Finding Hard-to-Reach Patients

The team has emerged as a resource the Health System turns to when there is a need to find hard-to-reach patients. “It’s like being a detective,” Aysola said. When a patient’s test result is COVID-19 positive, a case report is first filed with the Department of Health. There are some instances, however, when a patient is difficult to find, making them unable to learn their test results. This can be due to the patient not having stable housing or access to a phone. The team first reaches out to any emergency contacts the individual has provided or tries to find updated contact information from any health care providers the patient may have seen. The next step would be to reach out to local shelters and other community resources, and if still no sign of the patient, then a case is closed with the Department of Health. However, the team is able to find nearly half of these patients.
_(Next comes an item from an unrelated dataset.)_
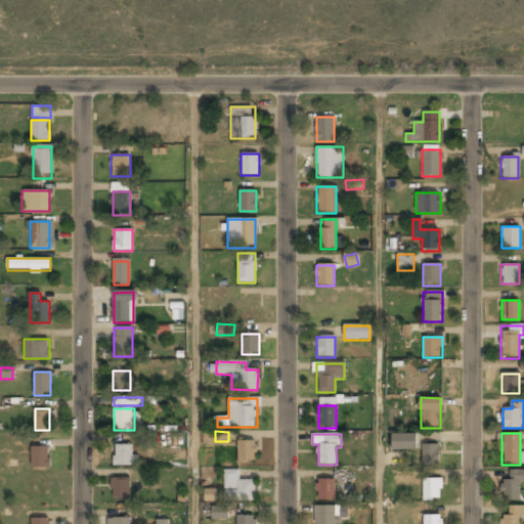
[(416,434),(392,434),(392,450),(416,450),(416,434)]
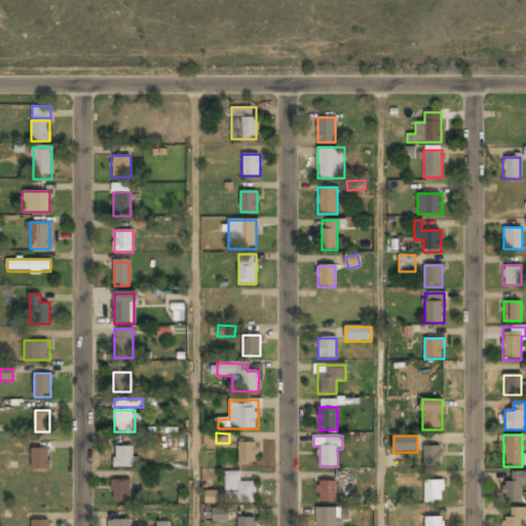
[(238,464),(256,464),(256,443),(238,443),(238,464)]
“It was an unexpected and challenging part of the role, but a lot of learning came from that,” Nfonoyim said. “Those moments when we could find patients were very rewarding.”

With the success of the program, helping more than 300 individuals so far, the program was expanded to include Penn Nursing students, and there are hopes to possibly implement the program at other institutions.

“Interprofessional education is such an important part of medical student training. We welcome any opportunity for our medical students to partner with social workers as early as possible,” said hospitalist Nadia Bennett, MD, MSEd, associate dean of Undergraduate Medical Education Clinical and Health Systems Sciences Curriculum. “They can learn from and work alongside these professionals early on to provide excellent patient care while also making a meaningful difference in the community.”

After graduating from PSOM and beginning their residencies, Obayemi (now at the University of Michigan for General Surgery) and Nfonoyim (Children’s Hospital of Philadelphia for Pediatrics) are continuing their training with a newfound appreciation for social work .

“I feel more confident going into residency thinking about the different needs that my patient will have and things I can specifically ask social work for,” Nfonoyim said. “Just having these resources in the back of my mind will help me develop more specific plans for my patients.”

“I was amazed by how confusing things were, and if I’m confused — someone who has relative knowledge of the medical system — then how do we expect patients to navigate resources on their own?” Obayemi said. “The fire this program has lit in me will impact my future patients. I’ll work to make sure they have their needs met.”